Followers

Friday

Trying to readjust

Today, I was left confused.. and sad. When a man told me I am not trying to build family ukhwah..

Ever since I could retain something in my mind, a very vague memory that has decided to stay in me.. I remember my abah as a very busy man. He had to work even on Hari Raya and for countless times (though I have only experienced 22 eidulfitr in my 22 years of life), we celebrated raya in our own sweet home. Stucked in a sleeping residency during raya time, surrounded by quietness and loneliness, we learnt to be independent. 
Ummi and my siblings grew to be closer to each other, appreciating every moment shared among us.. 
And we learnt not to fret though at that small age, I felt sad when all the kids at school and at 
home eagerly waited for the moment to 'balik kampung'..

But with time, one learns to adjust.. Adjust to the surrounding, adjust to the condition. And learn to be satisfied. I guess I started not to mind.. and the loneliness and quietness during eidulfitr were then interpreted as relaxation and serenity. I enjoyed the quiet celebration, and tried to avoid merriness. 
Instead of eagerly asking Ummi "Bila nak balik kampung?", we really tried to skip family occassions. 
We would find reasons to escape kenduri, we produce all kind of explanation just not to go balik kampung..
"Important football match" (commonly used by my brother), "Klu abang tak g yasir pun tanak g sebab takde kawan" (commonly used by my another brother), "Headache" (commonly used by my sister, "Got to study. Exam is just around the corner" (commonly used by me hehe) and many more....

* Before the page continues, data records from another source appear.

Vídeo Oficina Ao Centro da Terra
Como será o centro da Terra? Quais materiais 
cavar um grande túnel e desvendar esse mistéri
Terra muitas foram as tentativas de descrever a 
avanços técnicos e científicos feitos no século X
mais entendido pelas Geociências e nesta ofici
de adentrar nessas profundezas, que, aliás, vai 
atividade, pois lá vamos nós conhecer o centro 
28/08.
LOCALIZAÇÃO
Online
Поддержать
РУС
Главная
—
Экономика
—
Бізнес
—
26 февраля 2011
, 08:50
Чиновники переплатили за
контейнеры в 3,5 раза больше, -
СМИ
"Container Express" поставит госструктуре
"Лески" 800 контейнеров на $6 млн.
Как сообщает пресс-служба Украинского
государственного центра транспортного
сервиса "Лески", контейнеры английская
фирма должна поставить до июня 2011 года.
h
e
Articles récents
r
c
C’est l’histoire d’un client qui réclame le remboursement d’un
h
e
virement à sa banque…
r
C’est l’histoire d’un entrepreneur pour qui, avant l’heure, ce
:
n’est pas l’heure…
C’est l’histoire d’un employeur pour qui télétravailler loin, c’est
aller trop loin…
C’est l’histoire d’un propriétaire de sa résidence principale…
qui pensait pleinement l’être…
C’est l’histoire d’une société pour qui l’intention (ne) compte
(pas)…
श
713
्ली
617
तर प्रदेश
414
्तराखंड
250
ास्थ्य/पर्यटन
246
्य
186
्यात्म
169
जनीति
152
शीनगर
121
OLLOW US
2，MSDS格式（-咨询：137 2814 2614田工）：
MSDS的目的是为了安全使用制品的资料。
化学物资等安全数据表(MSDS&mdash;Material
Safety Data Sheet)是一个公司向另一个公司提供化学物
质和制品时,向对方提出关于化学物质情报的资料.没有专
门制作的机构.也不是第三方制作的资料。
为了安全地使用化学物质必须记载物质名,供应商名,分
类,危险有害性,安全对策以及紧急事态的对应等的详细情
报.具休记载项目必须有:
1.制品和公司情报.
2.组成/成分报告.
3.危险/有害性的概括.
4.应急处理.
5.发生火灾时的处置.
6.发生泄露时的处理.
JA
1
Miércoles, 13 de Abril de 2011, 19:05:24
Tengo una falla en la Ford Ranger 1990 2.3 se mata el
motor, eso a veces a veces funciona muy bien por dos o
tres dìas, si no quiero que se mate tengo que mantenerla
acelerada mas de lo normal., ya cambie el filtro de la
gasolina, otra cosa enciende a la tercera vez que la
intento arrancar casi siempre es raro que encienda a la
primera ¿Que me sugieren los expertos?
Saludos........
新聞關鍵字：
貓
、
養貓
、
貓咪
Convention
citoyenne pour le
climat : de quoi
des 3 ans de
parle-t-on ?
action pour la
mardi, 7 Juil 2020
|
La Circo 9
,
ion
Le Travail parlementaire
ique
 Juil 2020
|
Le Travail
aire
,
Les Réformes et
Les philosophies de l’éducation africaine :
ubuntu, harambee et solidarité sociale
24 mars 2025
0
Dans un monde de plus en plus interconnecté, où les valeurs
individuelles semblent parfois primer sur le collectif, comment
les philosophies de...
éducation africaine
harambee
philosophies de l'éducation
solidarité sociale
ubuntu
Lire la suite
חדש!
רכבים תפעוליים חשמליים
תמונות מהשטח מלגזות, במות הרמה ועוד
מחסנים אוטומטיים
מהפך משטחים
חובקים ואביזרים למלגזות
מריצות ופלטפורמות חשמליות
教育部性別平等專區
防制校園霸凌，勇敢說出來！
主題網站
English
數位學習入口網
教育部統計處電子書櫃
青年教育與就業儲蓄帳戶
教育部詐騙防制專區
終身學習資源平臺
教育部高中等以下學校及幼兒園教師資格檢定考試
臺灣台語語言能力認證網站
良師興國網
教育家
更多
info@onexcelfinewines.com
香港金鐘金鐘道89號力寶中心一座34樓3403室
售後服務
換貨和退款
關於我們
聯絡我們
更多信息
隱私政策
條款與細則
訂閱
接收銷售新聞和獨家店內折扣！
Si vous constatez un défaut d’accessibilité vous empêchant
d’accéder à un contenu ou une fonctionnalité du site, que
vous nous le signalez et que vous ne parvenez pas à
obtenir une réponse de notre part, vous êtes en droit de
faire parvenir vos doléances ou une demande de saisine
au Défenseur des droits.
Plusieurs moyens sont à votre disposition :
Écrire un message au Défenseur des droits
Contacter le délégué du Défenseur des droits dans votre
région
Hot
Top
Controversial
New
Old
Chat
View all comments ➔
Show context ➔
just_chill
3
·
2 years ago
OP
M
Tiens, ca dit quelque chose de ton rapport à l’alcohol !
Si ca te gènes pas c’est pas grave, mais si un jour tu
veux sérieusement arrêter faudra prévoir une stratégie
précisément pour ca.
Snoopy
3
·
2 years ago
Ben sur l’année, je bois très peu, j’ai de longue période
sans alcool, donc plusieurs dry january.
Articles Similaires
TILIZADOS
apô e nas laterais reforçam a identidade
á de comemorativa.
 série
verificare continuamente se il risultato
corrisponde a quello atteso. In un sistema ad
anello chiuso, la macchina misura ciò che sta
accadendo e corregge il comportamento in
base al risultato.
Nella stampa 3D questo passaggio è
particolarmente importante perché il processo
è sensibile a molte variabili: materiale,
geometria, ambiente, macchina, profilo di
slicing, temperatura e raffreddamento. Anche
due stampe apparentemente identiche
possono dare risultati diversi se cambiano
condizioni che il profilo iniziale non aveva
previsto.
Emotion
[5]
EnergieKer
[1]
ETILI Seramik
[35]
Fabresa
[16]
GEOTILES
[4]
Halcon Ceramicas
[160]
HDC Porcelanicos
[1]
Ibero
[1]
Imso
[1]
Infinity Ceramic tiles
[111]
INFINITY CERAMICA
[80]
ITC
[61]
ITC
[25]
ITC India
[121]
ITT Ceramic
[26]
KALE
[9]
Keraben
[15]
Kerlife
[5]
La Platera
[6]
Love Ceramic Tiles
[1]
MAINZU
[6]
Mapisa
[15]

Deep down I realize this is not good but deep down I know that I enjoy it. And yet to justify things, we blame it on the way we were brought up.. I extremely love my parents and siblings, but in the same time, I don't really care towards my own relatives, my kilt and kin.. I mean I care about them as muslims, as human beings, but do I care about them the way I care about my immediate family members???.....And I can't even convince myself, will they be there for me on my Wedding Day, 
will they feel happy on my graduation day, will they celebrate my first born. will they stay by my side when I'm in deep trouble?? I can't even convince myself.. Yes i think the right word is 'care' astaghfirullah..

Truth is I am trying to sort this thing out, I am trying to change, I'm learning to be different, I really want to create a new family tradition, but give me time, and give me opportunity. Really I am trying to readjust..=) Why do I boither to do all this? For the sole reason- I am a MUSLIMAH!